● WHAT YOU NEED TO DO:
a) Please reproduce word for word the passage of the UNLV basketball article that begins at the words "In those three" and stops after "at that moment.".
b) List every city named in the UNLV basketball article.

● READING PASSAGE:
UNLV basketball lost Chris Beard with one call from Texas Tech
Updated April 5, 2019 - 7:30 pm
MINNEAPOLIS — It was Thursday afternoon in the basement level of U.S. Bank Stadium and a representative from The Associated Press had just announced the organization’s choice for national Coach of the Year in college basketball.
It was Chris Beard.
Or, in the tormented world of UNLV basketball, the one that got away.
Beard would soon thank all those who had helped him reach this point, who offered opportunity and opened doors along the way, from presidents and athletic directors at places like Texas and Incarnate Word and Abilene Christian, at North Texas and Fort Sky Community College and Seminole State College, at Angelo State and McMurry University and Arkansas Little-Rock.
At, finally, Texas Tech.
He talked about everyone but the guy who swept floors for the South Carolina Warriors, a semi-pro team he also coached and, yes, thanked.
He never, not once, mentioned UNLV.
It’s telling, and yet should it be?
The hottest coach going right now, the one who in three seasons at Texas Tech has delivered an Elite Eight appearance and now the school’s first trip to a Final Four, always has seemed to put his time with the Rebels behind him faster than those 19 days over which he actually worked for them.
In those three years, UNLV has fired their next choice, Marvin Menzies, and already hired his successor.
It’s as if Beard knew a truth that has been so incredibly difficult for Las Vegas to accept: that while UNLV followed a forgettable coaching search when replacing Dave Rice by ultimately hiring the best available coach in 2016, its relationship with Beard ended the second his phone’s caller ID read: Lubbock.
Ready for Michigan State
Beard, whose team faces Michigan State in the second of two national semifinal games Saturday, often has said that when Mama calls, you go home.
This wasn’t Mama, but Texas Tech athletic director Kirby Hocutt was even more important at that moment.
As for then-UNLV athletic director Tina Kunzer-Murphy, her administration and the team’s fans, they all pretty much wanted to throw Beard from a train.
“It happened really quick,” Hocutt said. “I always knew Chris Beard was No. 1 on our candidate list at that time, and if it was going to happen, it was going happen immediately and very fast because of his situation. Tina knew we would be reaching out. The first time I spoke to Chris and asked if he would have interest in talking, he said, ‘Yes, but call Tina.’ I hung up and called Tina. My calls to Chris and Tina were within three minutes of each other before we moved forward.
“As soon as we had a verbal agreement in place, Chris said: ‘Can you send a plane out here to get me, now?’ So we sent a plane out that afternoon.”
Here’s why: First, Beard was indeed going home, to his three daughters, to a better program in a much better conference, to more money and resources, to the place he had spent 10 years learning under Bobby and later Pat Knight.

● EXTRACTED MATERIAL:
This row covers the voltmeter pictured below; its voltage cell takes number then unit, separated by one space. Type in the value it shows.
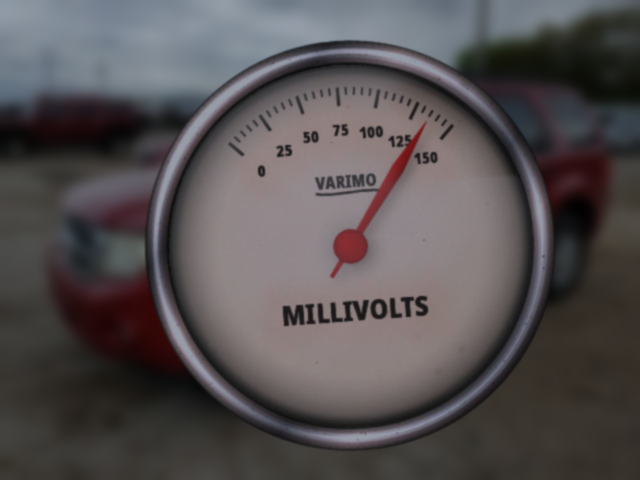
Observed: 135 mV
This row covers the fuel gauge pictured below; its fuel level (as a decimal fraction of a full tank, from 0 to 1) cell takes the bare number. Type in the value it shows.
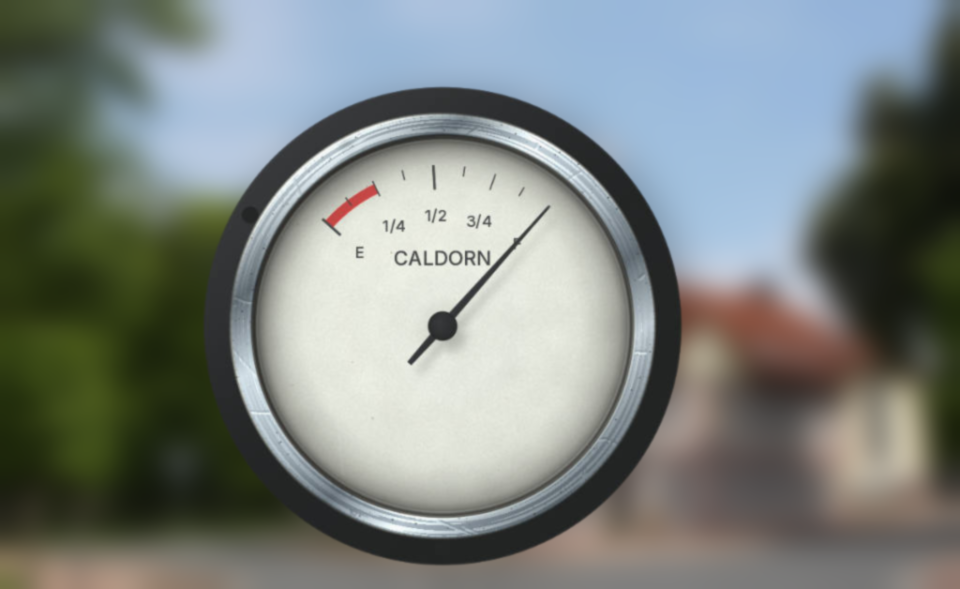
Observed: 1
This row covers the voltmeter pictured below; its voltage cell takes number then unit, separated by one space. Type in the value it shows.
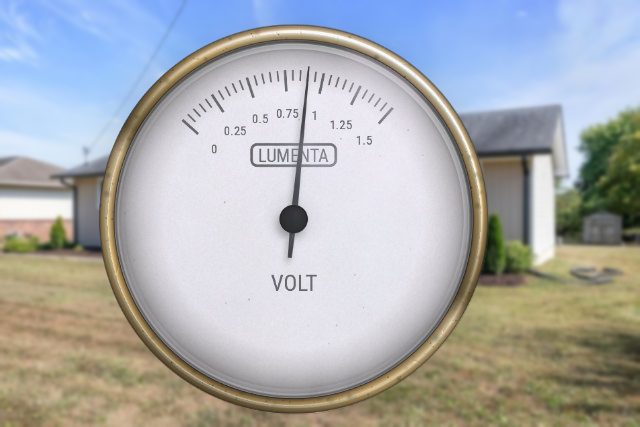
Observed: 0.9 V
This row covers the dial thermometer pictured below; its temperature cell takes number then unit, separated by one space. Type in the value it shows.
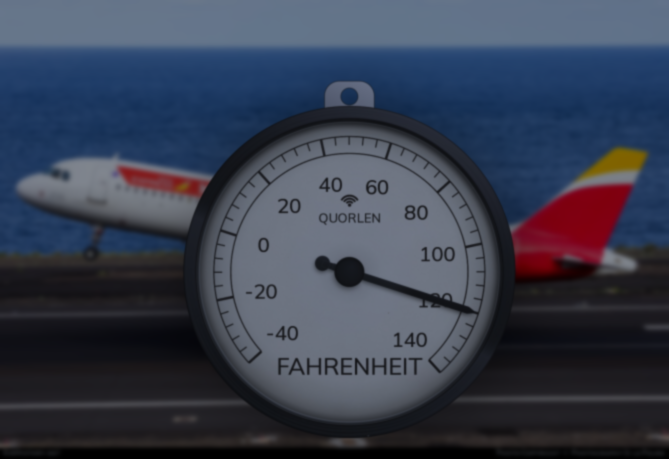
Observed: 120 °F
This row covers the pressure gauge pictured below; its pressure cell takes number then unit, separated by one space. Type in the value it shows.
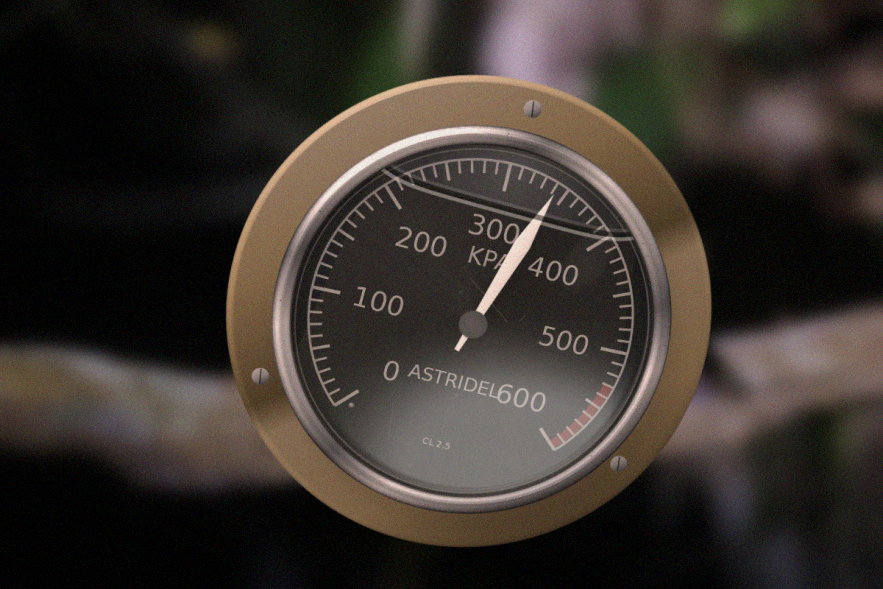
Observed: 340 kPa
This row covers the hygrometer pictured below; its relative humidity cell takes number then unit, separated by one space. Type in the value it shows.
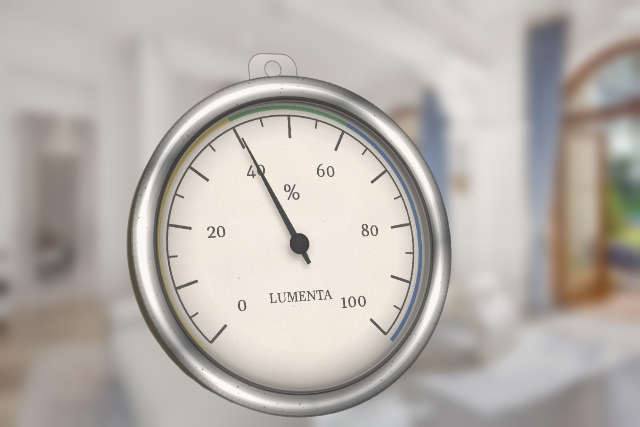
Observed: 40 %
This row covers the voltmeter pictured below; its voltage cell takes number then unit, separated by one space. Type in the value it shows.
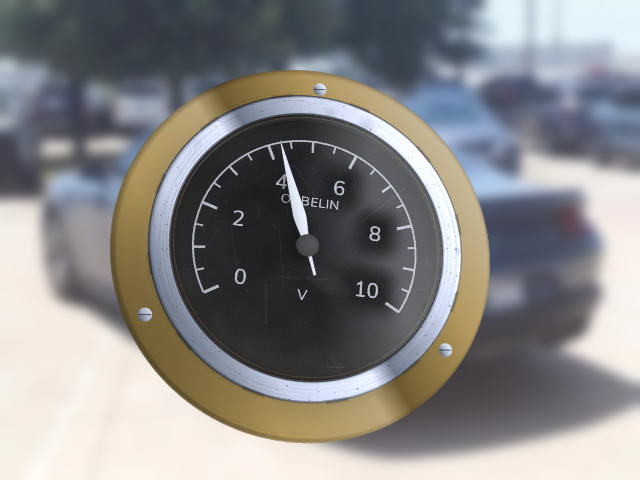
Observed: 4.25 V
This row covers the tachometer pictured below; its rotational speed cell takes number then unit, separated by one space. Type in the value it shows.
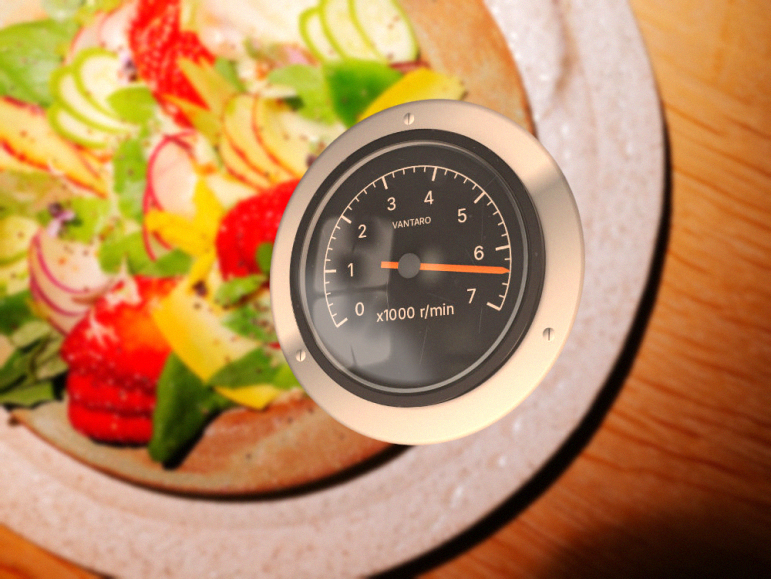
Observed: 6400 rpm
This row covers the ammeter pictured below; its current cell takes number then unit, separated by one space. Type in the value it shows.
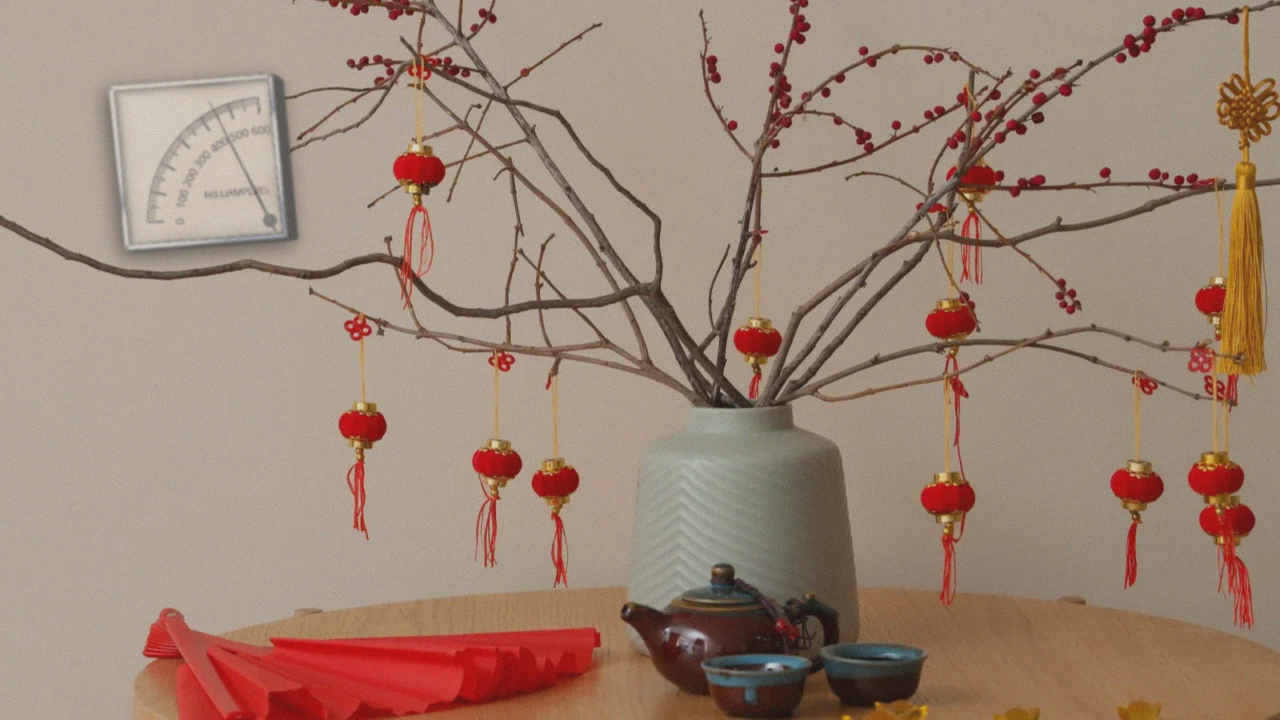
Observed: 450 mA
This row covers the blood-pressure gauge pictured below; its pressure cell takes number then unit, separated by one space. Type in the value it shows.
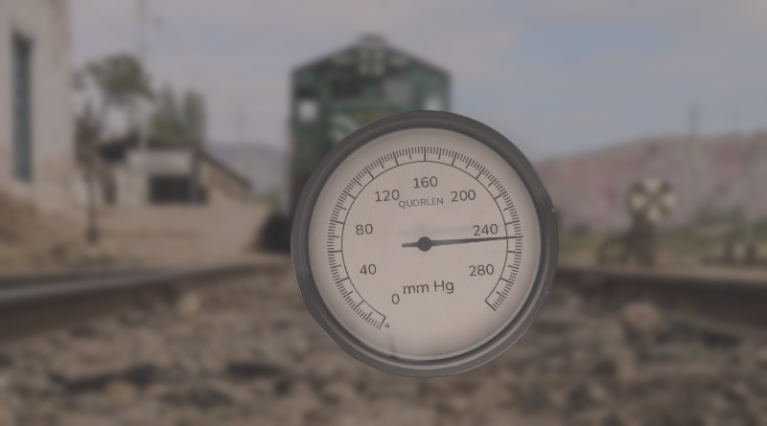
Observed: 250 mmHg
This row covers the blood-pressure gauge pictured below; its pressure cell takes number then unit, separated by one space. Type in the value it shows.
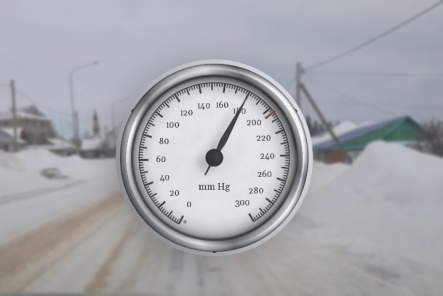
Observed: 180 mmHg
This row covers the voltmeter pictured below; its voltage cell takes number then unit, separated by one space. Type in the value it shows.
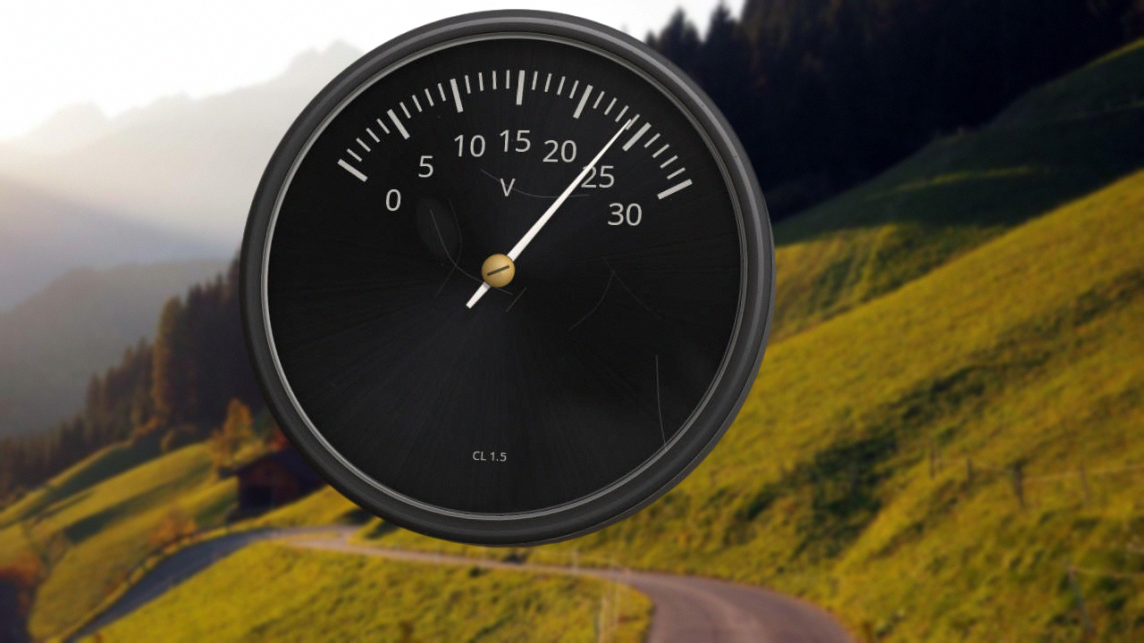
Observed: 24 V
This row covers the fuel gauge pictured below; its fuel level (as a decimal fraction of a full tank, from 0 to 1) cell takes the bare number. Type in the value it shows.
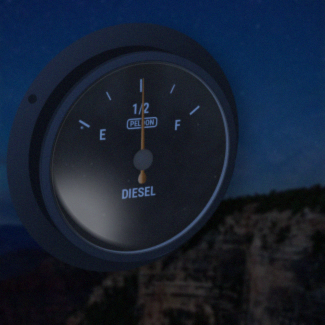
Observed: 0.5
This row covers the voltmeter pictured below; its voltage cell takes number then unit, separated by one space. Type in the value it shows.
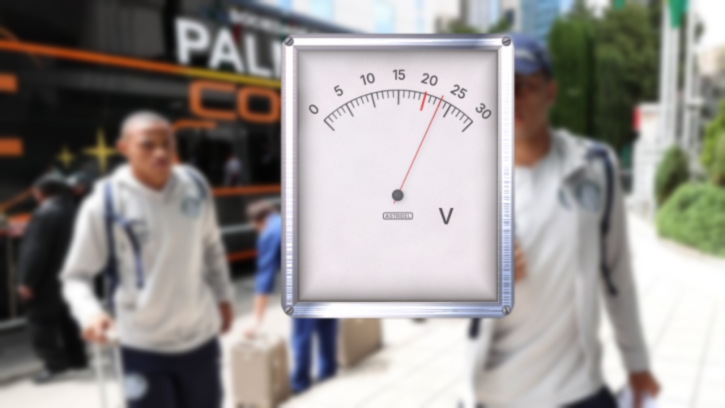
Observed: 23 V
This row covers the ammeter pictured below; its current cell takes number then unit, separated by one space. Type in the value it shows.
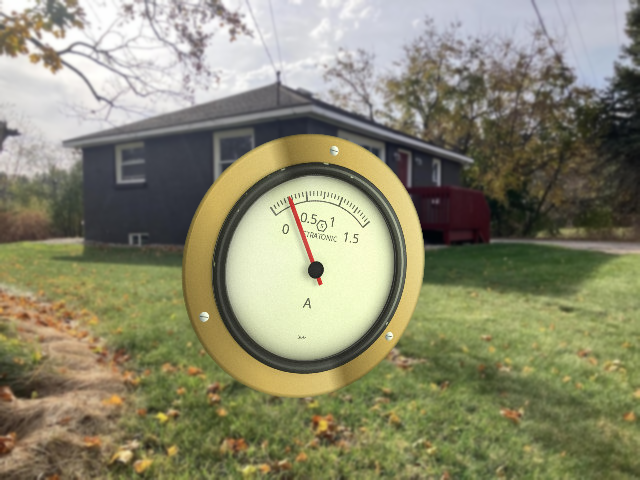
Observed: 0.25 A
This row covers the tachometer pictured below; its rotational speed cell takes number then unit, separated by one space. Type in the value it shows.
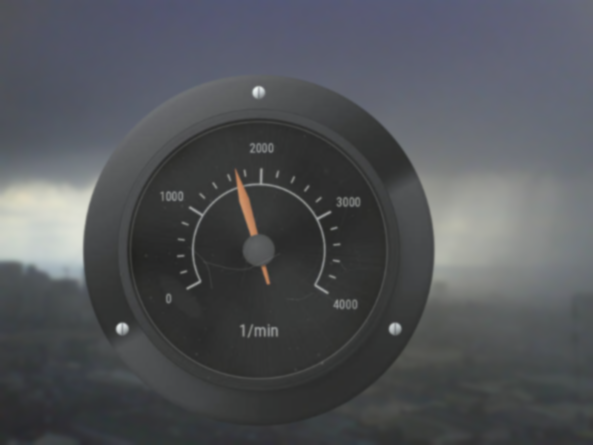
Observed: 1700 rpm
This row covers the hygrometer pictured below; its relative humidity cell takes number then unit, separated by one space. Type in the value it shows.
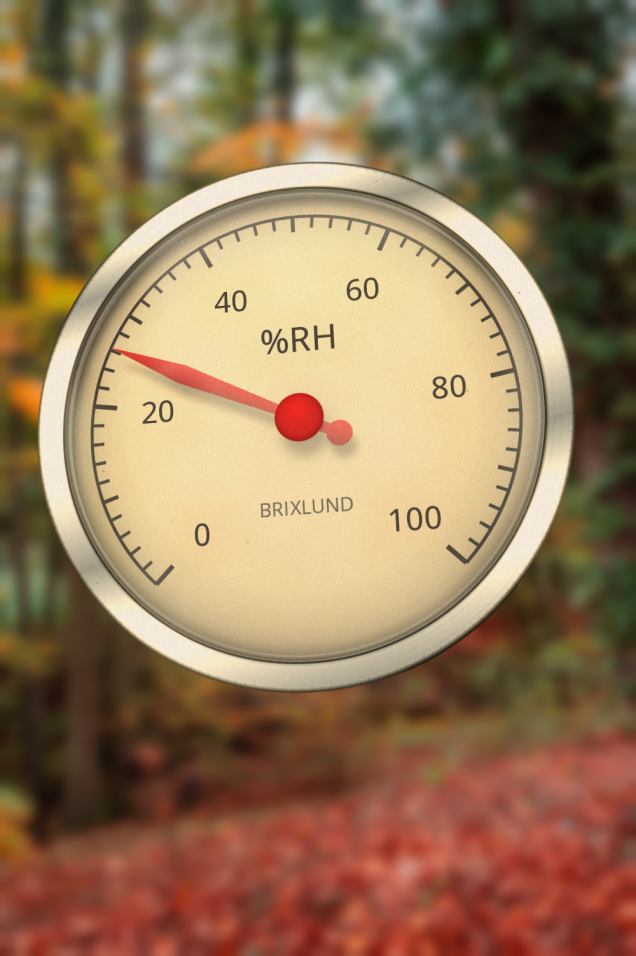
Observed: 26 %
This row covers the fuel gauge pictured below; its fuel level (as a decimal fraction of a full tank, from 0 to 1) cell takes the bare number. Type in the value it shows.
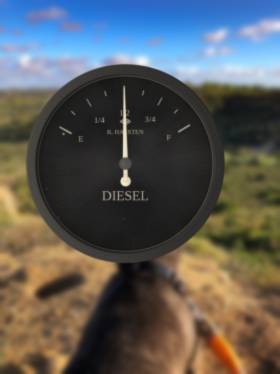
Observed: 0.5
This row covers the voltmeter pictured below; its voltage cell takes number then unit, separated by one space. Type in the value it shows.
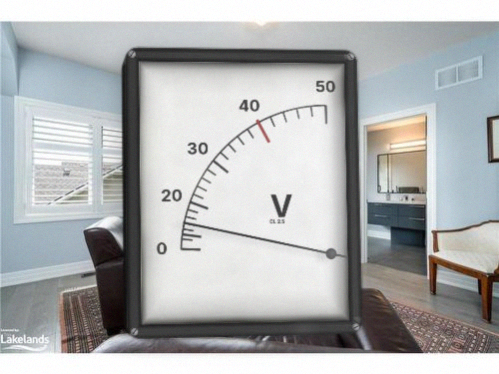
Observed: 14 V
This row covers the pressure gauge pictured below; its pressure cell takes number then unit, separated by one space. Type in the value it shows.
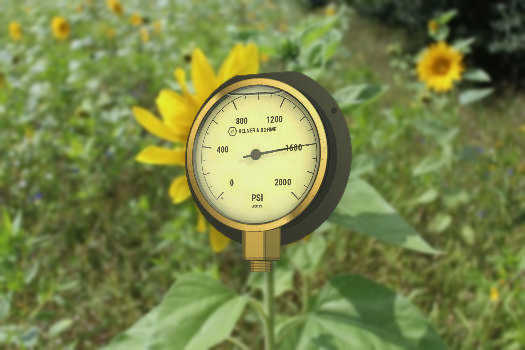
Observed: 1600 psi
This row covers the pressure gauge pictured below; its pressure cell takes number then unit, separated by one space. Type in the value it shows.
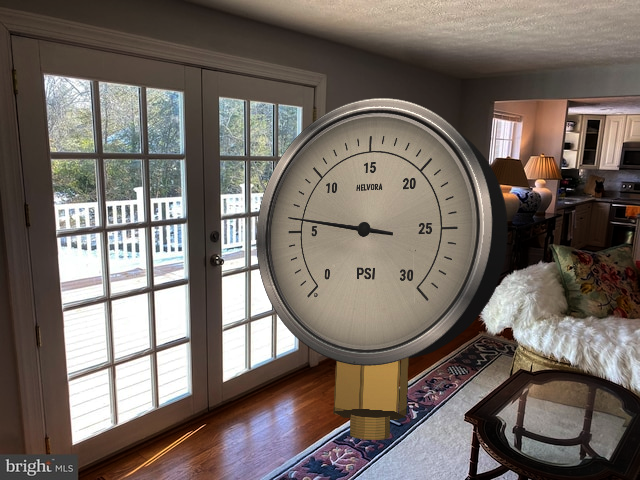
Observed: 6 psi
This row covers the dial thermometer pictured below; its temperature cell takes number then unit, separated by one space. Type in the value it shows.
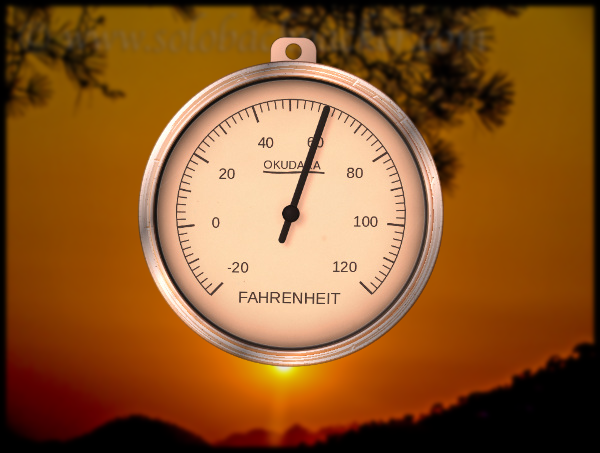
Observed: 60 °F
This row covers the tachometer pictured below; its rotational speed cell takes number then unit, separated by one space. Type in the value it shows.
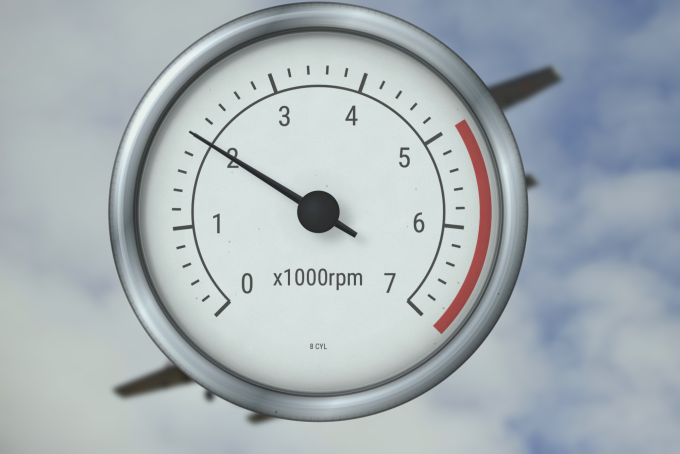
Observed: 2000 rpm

● RESULTS FOR EACH TASK:
a)
In those three years, UNLV has fired their next choice, Marvin Menzies, and already hired his successor.
It’s as if Beard knew a truth that has been so incredibly difficult for Las Vegas to accept: that while UNLV followed a forgettable coaching search when replacing Dave Rice by ultimately hiring the best available coach in 2016, its relationship with Beard ended the second his phone’s caller ID read: Lubbock.
Ready for Michigan State
Beard, whose team faces Michigan State in the second of two national semifinal games Saturday, often has said that when Mama calls, you go home.
This wasn’t Mama, but Texas Tech athletic director Kirby Hocutt was even more important at that moment.

b) Minneapolis, Las Vegas, Lubbock